Data supplied:
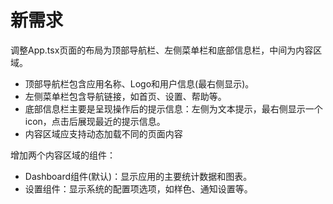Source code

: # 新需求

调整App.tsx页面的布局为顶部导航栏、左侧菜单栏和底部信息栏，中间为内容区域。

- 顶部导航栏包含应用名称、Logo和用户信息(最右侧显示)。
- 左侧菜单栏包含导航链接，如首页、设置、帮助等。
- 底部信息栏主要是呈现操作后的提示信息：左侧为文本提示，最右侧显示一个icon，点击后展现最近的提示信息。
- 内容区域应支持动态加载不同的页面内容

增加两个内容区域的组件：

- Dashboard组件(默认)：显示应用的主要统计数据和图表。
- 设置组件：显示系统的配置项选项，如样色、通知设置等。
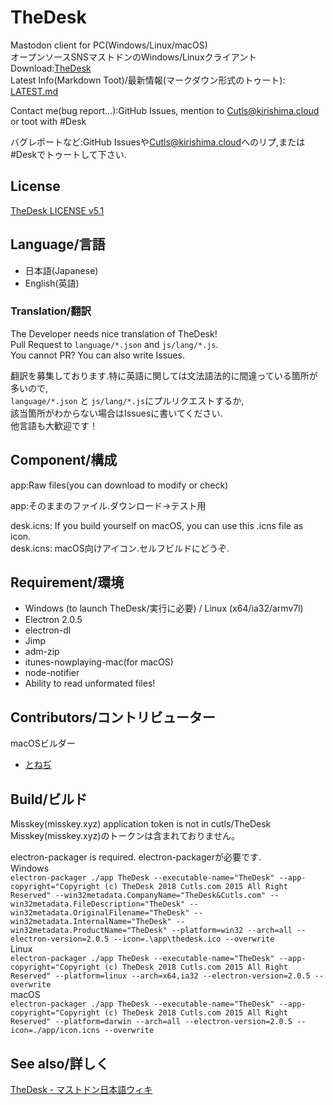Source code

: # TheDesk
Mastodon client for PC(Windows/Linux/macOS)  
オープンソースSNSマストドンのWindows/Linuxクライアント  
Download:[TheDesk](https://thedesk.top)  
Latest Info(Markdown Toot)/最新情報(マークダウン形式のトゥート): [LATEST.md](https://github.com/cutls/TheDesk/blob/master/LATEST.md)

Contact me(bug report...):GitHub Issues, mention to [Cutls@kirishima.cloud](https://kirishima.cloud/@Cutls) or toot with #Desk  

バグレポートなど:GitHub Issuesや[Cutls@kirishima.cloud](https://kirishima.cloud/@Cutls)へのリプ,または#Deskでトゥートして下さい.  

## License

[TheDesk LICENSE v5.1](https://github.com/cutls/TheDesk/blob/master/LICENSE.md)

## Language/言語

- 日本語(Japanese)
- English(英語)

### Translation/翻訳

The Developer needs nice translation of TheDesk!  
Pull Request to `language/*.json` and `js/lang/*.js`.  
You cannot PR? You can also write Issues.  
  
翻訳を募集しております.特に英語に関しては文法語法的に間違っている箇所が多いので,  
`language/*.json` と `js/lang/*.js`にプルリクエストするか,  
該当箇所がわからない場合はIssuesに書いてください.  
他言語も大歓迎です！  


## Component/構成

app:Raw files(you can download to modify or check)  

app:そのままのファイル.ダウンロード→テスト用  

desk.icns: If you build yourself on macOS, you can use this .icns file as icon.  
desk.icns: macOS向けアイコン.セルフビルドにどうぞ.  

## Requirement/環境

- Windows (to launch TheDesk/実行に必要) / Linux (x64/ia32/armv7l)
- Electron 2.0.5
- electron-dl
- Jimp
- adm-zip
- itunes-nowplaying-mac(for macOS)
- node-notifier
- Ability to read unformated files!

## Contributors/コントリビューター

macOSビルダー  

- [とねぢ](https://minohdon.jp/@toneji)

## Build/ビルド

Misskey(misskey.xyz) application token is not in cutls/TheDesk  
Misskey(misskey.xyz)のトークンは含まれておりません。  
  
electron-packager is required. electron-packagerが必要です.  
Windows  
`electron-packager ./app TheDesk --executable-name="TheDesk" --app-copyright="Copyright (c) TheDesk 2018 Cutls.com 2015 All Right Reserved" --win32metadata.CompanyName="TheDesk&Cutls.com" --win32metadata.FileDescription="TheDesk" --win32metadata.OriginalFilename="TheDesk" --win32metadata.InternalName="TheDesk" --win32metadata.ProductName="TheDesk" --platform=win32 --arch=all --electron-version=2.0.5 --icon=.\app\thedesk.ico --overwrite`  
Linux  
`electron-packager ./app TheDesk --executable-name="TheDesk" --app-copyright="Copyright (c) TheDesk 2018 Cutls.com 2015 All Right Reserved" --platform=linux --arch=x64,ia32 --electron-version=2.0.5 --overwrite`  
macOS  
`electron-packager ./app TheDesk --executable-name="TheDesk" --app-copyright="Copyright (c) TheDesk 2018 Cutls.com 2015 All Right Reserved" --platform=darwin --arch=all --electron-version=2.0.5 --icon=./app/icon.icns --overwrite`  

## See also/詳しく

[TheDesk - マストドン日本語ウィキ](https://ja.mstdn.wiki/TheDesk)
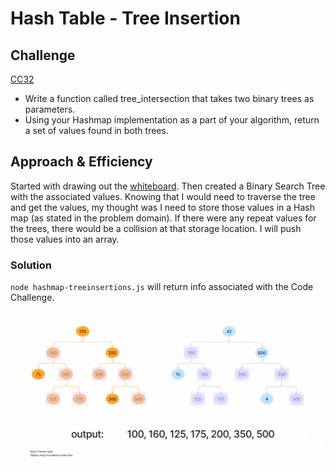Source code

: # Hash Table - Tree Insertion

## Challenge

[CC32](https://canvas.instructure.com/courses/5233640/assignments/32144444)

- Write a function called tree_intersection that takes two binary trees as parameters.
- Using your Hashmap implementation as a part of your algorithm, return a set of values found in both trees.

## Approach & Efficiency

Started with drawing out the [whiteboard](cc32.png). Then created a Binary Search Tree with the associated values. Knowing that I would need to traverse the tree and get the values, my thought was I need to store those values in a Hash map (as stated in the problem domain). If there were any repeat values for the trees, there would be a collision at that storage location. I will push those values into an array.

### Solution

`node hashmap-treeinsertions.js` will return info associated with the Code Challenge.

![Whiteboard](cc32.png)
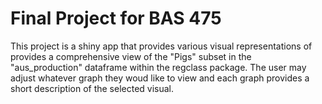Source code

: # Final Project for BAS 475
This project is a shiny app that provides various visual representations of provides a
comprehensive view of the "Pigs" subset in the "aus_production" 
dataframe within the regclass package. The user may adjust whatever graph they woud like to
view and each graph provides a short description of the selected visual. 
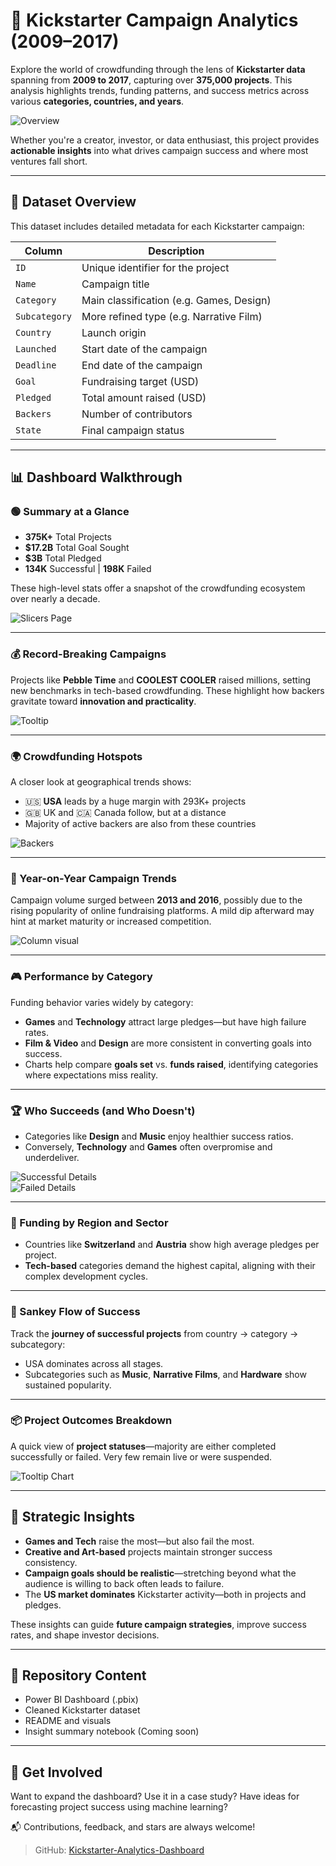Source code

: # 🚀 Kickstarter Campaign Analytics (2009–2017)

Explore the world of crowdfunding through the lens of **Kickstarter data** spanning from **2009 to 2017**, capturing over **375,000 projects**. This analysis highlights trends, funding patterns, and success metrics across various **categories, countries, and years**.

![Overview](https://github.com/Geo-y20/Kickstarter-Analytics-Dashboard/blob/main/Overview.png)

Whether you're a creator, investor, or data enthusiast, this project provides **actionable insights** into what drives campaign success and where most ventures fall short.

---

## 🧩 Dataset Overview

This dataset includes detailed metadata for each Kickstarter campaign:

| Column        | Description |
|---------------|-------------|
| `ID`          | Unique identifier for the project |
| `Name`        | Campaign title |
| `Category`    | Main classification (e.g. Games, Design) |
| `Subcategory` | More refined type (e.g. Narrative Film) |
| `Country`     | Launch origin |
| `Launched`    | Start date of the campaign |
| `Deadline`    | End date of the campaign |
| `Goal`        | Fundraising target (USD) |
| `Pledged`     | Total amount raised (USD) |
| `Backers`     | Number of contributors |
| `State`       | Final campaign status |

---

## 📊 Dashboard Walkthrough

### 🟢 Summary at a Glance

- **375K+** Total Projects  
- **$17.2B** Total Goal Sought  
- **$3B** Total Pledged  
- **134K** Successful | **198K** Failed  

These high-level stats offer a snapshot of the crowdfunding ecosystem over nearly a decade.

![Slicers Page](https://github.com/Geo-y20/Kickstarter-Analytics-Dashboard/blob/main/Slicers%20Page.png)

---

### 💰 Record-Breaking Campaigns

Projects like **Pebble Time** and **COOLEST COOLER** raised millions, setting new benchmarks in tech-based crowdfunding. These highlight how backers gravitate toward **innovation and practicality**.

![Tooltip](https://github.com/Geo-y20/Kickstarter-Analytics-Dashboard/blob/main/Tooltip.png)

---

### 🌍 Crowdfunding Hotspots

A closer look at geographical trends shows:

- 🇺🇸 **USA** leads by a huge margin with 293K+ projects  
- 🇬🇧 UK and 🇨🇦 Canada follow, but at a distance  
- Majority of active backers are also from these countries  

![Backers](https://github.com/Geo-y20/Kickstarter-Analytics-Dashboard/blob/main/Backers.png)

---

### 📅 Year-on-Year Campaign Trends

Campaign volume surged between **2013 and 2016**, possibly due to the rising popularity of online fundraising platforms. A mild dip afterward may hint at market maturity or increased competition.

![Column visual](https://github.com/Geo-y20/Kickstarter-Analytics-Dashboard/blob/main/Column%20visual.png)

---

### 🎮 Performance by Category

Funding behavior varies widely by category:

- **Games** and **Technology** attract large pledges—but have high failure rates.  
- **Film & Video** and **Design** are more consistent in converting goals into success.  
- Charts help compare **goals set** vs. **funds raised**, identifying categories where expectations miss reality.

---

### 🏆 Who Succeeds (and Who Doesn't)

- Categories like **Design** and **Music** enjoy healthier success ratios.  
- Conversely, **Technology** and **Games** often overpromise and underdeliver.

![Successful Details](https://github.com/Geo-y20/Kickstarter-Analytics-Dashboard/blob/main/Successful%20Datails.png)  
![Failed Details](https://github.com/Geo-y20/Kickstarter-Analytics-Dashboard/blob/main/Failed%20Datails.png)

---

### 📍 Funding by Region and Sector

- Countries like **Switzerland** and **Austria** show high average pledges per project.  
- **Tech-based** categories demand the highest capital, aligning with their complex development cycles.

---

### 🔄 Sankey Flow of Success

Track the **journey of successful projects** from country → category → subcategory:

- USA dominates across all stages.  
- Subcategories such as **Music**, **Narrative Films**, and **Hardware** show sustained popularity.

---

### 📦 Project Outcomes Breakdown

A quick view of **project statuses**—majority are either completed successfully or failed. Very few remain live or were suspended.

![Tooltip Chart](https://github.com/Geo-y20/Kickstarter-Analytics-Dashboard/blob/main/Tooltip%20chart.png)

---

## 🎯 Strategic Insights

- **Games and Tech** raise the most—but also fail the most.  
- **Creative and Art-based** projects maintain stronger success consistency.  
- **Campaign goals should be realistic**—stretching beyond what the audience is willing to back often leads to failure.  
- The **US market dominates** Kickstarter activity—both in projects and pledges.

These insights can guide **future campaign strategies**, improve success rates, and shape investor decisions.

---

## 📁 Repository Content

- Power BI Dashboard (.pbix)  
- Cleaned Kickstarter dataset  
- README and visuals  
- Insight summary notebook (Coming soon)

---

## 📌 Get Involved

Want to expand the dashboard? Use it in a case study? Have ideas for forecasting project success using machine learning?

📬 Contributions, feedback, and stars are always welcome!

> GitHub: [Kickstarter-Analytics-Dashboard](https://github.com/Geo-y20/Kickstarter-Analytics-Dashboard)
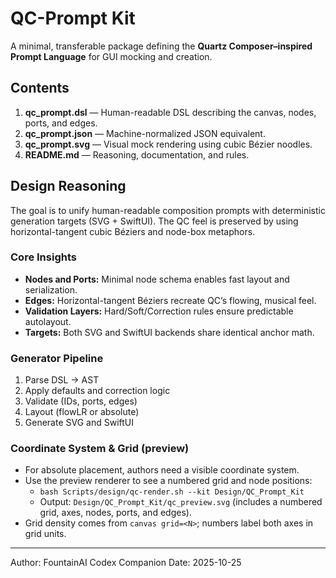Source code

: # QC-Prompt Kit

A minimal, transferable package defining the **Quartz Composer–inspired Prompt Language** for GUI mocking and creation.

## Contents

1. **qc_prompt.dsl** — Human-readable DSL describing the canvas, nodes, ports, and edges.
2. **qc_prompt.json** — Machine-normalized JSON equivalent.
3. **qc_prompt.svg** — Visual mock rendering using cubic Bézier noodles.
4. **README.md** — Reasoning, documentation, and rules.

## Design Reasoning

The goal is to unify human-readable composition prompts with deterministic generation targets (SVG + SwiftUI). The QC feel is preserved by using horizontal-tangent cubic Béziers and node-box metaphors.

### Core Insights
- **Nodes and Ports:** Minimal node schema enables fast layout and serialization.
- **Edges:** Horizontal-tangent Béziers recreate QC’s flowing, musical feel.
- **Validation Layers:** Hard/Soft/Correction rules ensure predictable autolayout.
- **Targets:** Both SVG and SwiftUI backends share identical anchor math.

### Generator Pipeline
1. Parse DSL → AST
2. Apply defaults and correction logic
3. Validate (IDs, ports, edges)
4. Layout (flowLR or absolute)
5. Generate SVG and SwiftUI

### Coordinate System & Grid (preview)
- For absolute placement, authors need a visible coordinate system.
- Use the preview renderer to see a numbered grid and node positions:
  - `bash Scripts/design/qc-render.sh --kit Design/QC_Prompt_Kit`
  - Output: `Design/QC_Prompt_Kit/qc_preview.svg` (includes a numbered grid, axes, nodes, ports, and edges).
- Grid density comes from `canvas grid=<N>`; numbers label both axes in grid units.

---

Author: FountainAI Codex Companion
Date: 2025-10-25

Problem to solve: Your job is to return all lines above that hold the word "associated".

Task response:
Started with drawing out the [whiteboard](cc32.png). Then created a Binary Search Tree with the associated values. Knowing that I would need to traverse the tree and get the values, my thought was I need to store those values in a Hash map (as stated in the problem domain). If there were any repeat values for the trees, there would be a collision at that storage location. I will push those values into an array.
`node hashmap-treeinsertions.js` will return info associated with the Code Challenge.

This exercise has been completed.